In der Schweiz versucht es "Zur Rose" mittlerweile auch stationär. Im Vorjahr wurde in Bern die erste Shop-In-Shop-Apotheke in einem Migros-Warenhaus eröffnet, heuer sollen weitere folgen. Der Versandhandel ist in der Schweiz noch restriktiver als in Österreich. Für den Kauf von apothekenpflichtigen Arzneien ist grundsätzlich ein Rezept nötig.

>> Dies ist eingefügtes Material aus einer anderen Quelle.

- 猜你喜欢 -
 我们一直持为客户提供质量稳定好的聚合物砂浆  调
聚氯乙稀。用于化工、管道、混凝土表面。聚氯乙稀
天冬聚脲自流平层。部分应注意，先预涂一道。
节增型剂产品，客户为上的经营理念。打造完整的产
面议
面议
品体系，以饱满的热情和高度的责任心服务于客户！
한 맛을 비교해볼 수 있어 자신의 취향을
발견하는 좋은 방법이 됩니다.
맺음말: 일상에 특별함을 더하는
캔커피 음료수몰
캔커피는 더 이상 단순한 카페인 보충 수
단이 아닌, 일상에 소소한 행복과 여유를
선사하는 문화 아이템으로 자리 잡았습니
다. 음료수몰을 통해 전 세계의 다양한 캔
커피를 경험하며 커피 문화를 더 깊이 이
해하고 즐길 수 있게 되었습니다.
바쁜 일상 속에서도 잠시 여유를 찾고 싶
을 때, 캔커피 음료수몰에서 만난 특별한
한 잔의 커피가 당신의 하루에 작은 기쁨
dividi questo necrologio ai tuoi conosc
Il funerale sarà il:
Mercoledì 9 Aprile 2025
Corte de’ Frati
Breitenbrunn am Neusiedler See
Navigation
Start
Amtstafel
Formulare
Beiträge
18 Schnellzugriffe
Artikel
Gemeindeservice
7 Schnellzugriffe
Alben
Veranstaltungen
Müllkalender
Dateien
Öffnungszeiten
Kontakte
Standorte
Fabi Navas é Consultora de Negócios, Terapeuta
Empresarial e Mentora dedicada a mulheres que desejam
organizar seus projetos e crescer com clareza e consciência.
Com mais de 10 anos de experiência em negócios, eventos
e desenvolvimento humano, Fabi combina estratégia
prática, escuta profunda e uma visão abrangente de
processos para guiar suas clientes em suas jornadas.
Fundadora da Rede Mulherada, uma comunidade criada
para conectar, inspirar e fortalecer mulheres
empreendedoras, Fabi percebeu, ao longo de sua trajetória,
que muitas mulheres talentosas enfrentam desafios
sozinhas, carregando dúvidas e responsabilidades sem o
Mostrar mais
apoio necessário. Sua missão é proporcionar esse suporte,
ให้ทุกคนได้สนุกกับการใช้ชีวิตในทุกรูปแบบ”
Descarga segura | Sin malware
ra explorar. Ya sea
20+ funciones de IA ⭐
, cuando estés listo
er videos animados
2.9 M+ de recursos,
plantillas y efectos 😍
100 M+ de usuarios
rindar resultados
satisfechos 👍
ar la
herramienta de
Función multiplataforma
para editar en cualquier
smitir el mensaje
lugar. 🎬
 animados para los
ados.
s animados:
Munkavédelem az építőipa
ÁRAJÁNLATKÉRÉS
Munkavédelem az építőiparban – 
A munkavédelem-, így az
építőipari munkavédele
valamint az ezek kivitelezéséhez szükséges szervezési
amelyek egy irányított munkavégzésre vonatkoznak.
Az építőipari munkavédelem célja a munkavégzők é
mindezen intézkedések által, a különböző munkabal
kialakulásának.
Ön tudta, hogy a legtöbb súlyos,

In Deutschland sind von 1200 Versandapotheken weniger als 30 übrig geblieben. In Österreich haben 45 Apotheken eine Versandlizenz. Die meisten davon versuchen sich in Nischen zu behapten. Der Online-Umsatz entfällt zu über 80 Prozent auf ausländische Versender

Rezeptfrei/pflichtig
In Österreich dürfen nur rezeptfreie, apotheken-pflichtige Arzneimittel (z.B. Husten-, Erkältungs-, Rheuma- oder Schmerzmittel) versendet werden. Nur sieben von 28 EU-Länder, darunter Deutschland, Schweden, Niederlande udn Dänemark, erlauben den Versand von rezeptpflichtigen Produkten.